Problem description —
Please write out all of the entries exactly as they appear.

*** Opening of Records ***

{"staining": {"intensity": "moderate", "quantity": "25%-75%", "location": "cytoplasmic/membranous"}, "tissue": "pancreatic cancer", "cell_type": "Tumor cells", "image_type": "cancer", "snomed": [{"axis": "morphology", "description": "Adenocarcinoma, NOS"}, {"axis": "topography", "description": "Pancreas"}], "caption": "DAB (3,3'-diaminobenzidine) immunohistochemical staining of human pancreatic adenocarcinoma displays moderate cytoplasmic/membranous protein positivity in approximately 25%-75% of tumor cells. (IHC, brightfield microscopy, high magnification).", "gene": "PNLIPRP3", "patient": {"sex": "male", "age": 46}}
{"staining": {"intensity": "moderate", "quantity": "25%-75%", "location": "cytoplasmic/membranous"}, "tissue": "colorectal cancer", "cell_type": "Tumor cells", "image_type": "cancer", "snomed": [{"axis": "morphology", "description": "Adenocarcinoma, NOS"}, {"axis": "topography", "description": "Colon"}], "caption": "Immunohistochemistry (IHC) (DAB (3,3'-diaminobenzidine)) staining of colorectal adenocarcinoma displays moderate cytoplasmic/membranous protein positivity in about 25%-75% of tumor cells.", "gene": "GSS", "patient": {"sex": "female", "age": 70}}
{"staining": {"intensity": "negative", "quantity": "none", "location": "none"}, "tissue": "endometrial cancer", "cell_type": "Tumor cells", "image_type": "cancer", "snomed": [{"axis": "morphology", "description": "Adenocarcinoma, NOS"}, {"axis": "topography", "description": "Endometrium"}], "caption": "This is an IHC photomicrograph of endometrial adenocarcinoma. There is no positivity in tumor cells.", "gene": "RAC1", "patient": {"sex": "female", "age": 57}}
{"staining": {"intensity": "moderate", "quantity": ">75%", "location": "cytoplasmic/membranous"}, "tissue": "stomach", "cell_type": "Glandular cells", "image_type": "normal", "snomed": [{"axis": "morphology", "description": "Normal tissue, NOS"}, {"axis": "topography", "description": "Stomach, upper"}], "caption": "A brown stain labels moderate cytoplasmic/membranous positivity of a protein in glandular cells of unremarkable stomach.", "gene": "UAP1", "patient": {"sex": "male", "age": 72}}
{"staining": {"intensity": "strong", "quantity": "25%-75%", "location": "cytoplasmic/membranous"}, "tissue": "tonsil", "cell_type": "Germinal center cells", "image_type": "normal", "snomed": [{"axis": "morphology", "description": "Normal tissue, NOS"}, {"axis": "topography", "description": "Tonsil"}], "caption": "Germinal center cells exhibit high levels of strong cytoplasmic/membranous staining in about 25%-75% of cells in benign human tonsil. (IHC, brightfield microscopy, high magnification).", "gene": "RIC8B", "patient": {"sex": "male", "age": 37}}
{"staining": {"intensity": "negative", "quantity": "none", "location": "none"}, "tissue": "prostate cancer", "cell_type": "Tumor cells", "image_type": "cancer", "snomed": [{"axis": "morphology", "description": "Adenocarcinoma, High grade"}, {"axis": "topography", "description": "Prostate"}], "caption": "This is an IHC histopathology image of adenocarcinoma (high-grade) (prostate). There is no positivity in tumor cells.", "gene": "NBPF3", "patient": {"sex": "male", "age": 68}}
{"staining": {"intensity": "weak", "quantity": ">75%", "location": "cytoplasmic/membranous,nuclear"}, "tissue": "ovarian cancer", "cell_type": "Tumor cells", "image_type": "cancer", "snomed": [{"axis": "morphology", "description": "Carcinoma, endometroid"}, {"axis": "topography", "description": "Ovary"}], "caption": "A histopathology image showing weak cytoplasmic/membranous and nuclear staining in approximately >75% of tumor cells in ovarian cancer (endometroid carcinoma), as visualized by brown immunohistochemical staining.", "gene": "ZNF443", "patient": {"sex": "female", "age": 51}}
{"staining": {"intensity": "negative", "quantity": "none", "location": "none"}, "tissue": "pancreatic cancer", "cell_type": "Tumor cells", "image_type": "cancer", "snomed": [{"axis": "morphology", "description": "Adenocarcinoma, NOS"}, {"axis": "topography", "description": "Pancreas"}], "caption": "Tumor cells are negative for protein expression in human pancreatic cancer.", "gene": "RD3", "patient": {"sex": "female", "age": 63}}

*** Close of Records ***

Solution to the problem —
{"staining": {"intensity": "moderate", "quantity": "25%-75%", "location": "cytoplasmic/membranous"}, "tissue": "pancreatic cancer", "cell_type": "Tumor cells", "image_type": "cancer", "snomed": [{"axis": "morphology", "description": "Adenocarcinoma, NOS"}, {"axis": "topography", "description": "Pancreas"}], "caption": "DAB (3,3'-diaminobenzidine) immunohistochemical staining of human pancreatic adenocarcinoma displays moderate cytoplasmic/membranous protein positivity in approximately 25%-75% of tumor cells. (IHC, brightfield microscopy, high magnification).", "gene": "PNLIPRP3", "patient": {"sex": "male", "age": 46}}
{"staining": {"intensity": "moderate", "quantity": "25%-75%", "location": "cytoplasmic/membranous"}, "tissue": "colorectal cancer", "cell_type": "Tumor cells", "image_type": "cancer", "snomed": [{"axis": "morphology", "description": "Adenocarcinoma, NOS"}, {"axis": "topography", "description": "Colon"}], "caption": "Immunohistochemistry (IHC) (DAB (3,3'-diaminobenzidine)) staining of colorectal adenocarcinoma displays moderate cytoplasmic/membranous protein positivity in about 25%-75% of tumor cells.", "gene": "GSS", "patient": {"sex": "female", "age": 70}}
{"staining": {"intensity": "negative", "quantity": "none", "location": "none"}, "tissue": "endometrial cancer", "cell_type": "Tumor cells", "image_type": "cancer", "snomed": [{"axis": "morphology", "description": "Adenocarcinoma, NOS"}, {"axis": "topography", "description": "Endometrium"}], "caption": "This is an IHC photomicrograph of endometrial adenocarcinoma. There is no positivity in tumor cells.", "gene": "RAC1", "patient": {"sex": "female", "age": 57}}
{"staining": {"intensity": "moderate", "quantity": ">75%", "location": "cytoplasmic/membranous"}, "tissue": "stomach", "cell_type": "Glandular cells", "image_type": "normal", "snomed": [{"axis": "morphology", "description": "Normal tissue, NOS"}, {"axis": "topography", "description": "Stomach, upper"}], "caption": "A brown stain labels moderate cytoplasmic/membranous positivity of a protein in glandular cells of unremarkable stomach.", "gene": "UAP1", "patient": {"sex": "male", "age": 72}}
{"staining": {"intensity": "strong", "quantity": "25%-75%", "location": "cytoplasmic/membranous"}, "tissue": "tonsil", "cell_type": "Germinal center cells", "image_type": "normal", "snomed": [{"axis": "morphology", "description": "Normal tissue, NOS"}, {"axis": "topography", "description": "Tonsil"}], "caption": "Germinal center cells exhibit high levels of strong cytoplasmic/membranous staining in about 25%-75% of cells in benign human tonsil. (IHC, brightfield microscopy, high magnification).", "gene": "RIC8B", "patient": {"sex": "male", "age": 37}}
{"staining": {"intensity": "negative", "quantity": "none", "location": "none"}, "tissue": "prostate cancer", "cell_type": "Tumor cells", "image_type": "cancer", "snomed": [{"axis": "morphology", "description": "Adenocarcinoma, High grade"}, {"axis": "topography", "description": "Prostate"}], "caption": "This is an IHC histopathology image of adenocarcinoma (high-grade) (prostate). There is no positivity in tumor cells.", "gene": "NBPF3", "patient": {"sex": "male", "age": 68}}
{"staining": {"intensity": "weak", "quantity": ">75%", "location": "cytoplasmic/membranous,nuclear"}, "tissue": "ovarian cancer", "cell_type": "Tumor cells", "image_type": "cancer", "snomed": [{"axis": "morphology", "description": "Carcinoma, endometroid"}, {"axis": "topography", "description": "Ovary"}], "caption": "A histopathology image showing weak cytoplasmic/membranous and nuclear staining in approximately >75% of tumor cells in ovarian cancer (endometroid carcinoma), as visualized by brown immunohistochemical staining.", "gene": "ZNF443", "patient": {"sex": "female", "age": 51}}
{"staining": {"intensity": "negative", "quantity": "none", "location": "none"}, "tissue": "pancreatic cancer", "cell_type": "Tumor cells", "image_type": "cancer", "snomed": [{"axis": "morphology", "description": "Adenocarcinoma, NOS"}, {"axis": "topography", "description": "Pancreas"}], "caption": "Tumor cells are negative for protein expression in human pancreatic cancer.", "gene": "RD3", "patient": {"sex": "female", "age": 63}}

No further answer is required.